Conclusions drawn from this study are also limited by the parent-only reports of ADHD symptoms, and by the 4-year duration. Future research could provide further insight into the long-term effects of environmental factors on ADHD by applying the Trait-State-Occasion model to longer time-frames and different age groups.

Finally, this study did not attempt to identify the specific non-shared environmental factors which have a persistent effect on ADHD. Some environmental factors identified in previous studies, such as childhood stroke (Max et al. 2002), lead exposure (Nigg et al. 2010), traumatic brain injury (Yeates et al. 2005), low birth weight (Breslau et al. 1996; Groen-Blokhuis et al. 2011), and psychosocial factors such as a less-stimulating and supportive home environment (Sagiv et al. 2013), could contribute to this non-shared environmental trait variance. Future research could explore this by incorporating such potential risk factors into the TSO model, as predictors of the trait factor (as in Hatton et al. 2008).

Conclusions and Implications

This study used data from monozygotic (identical) twins with a novel design to study the effects of stable trait factors and transient occasion factors on the environmental variance in ADHD, and the duration of these effects. Consistent with past research, the current study found that, once measurement error was removed, over half of the environmental factors contributing to ADHD were transient, lasting no more than a year (one time-point of the study), with the balance, a non-trivial amount, being stable from preschool through to grade 2.

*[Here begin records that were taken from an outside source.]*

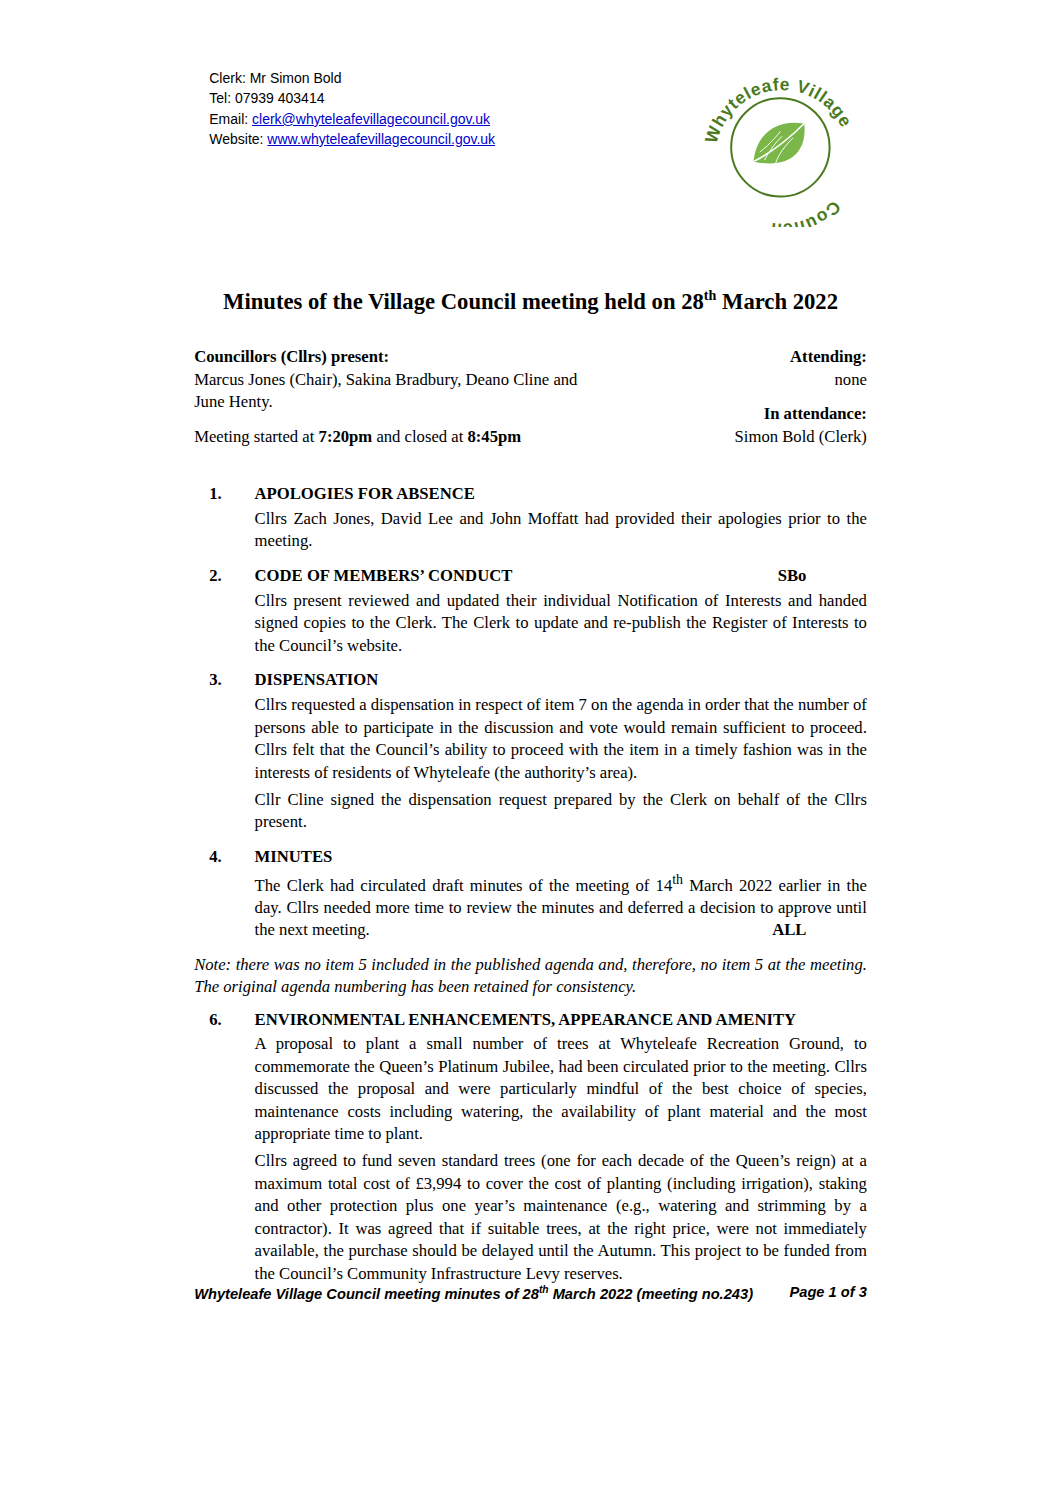Clerk: Mr Simon Bold
Tel: 07939 403414
Email: clerk@whyteleafevillagecouncil.gov.uk
Website: www.whyteleafevillagecouncil.gov.uk
Whyteleafe Village Council logo Whyteleafe Village Council
Minutes of the Village Council meeting held on 28th March 2022
Councillors (Cllrs) present:
Marcus Jones (Chair), Sakina Bradbury, Deano Cline and June Henty.
Meeting started at 7:20pm and closed at 8:45pm
Attending:
none
In attendance:
Simon Bold (Clerk)
1.
Apologies for absence
Cllrs Zach Jones, David Lee and John Moffatt had provided their apologies prior to the meeting.
2.
Code of members’ conduct
Cllrs present reviewed and updated their individual Notification of Interests and handed signed copies to the Clerk. The Clerk to update and re-publish the Register of Interests to the Council’s website.
SBo
3.
Dispensation
Cllrs requested a dispensation in respect of item 7 on the agenda in order that the number of persons able to participate in the discussion and vote would remain sufficient to proceed. Cllrs felt that the Council’s ability to proceed with the item in a timely fashion was in the interests of residents of Whyteleafe (the authority’s area).
Cllr Cline signed the dispensation request prepared by the Clerk on behalf of the Cllrs present.
4.
Minutes
The Clerk had circulated draft minutes of the meeting of 14th March 2022 earlier in the day. Cllrs needed more time to review the minutes and deferred a decision to approve until the next meeting.
ALL
Note: there was no item 5 included in the published agenda and, therefore, no item 5 at the meeting. The original agenda numbering has been retained for consistency.
6.
Environmental enhancements, appearance and amenity
A proposal to plant a small number of trees at Whyteleafe Recreation Ground, to commemorate the Queen’s Platinum Jubilee, had been circulated prior to the meeting. Cllrs discussed the proposal and were particularly mindful of the best choice of species, maintenance costs including watering, the availability of plant material and the most appropriate time to plant.
Cllrs agreed to fund seven standard trees (one for each decade of the Queen’s reign) at a maximum total cost of £3,994 to cover the cost of planting (including irrigation), staking and other protection plus one year’s maintenance (e.g., watering and strimming by a contractor). It was agreed that if suitable trees, at the right price, were not immediately available, the purchase should be delayed until the Autumn. This project to be funded from the Council’s Community Infrastructure Levy reserves.
Whyteleafe Village Council meeting minutes of 28th March 2022 (meeting no.243)
Page 1 of 3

There appear to be two predominant patterns of environmental influence on ADHD; transient effects contributing to only one measurement occasion, and stable, trait-like effects which persist over the long term. Very little variance was explained by environmental effects between these extremes, spanning 2 or 3 years. This suggests environmental factors contributing to ADHD in the early school years tend to be either enduring or particularly short-lived; there is little evidence here for environmental effects with an intermediate duration of 2 to 3 years. A pertinent question to ask is whether we would expect the stable environmental effects measured here to continue throughout childhood, into adolescence and perhaps adulthood. Research across these age ranges would be required to answer this question; however, if the pattern of environmental variance identified in this study continues without a substantial shift, the stable trait variance would persist.

This trait variance represents environmental factors with potentially long-term effects on the trajectory of ADHD. Although transient effects account for more variance overall, since their effect is so short-lived, identifying the specific factors involved may have little practical benefit. As discussed earlier, this study covers an age range during which children typically transition between school environments with different academic, behavioural, and social demands. The current study tentatively suggests these factors have transient, if any, effects on ADHD. Trait variance could include factors identified earlier such as low birth weight (Breslau et al. 1996), childhood stroke (Max et al. 2003), and traumatic brain injury (Max et al. 2004), which could pose difficult targets for intervention efforts; however, exploring further the sources of this variance may uncover factors which are changeable or preventable.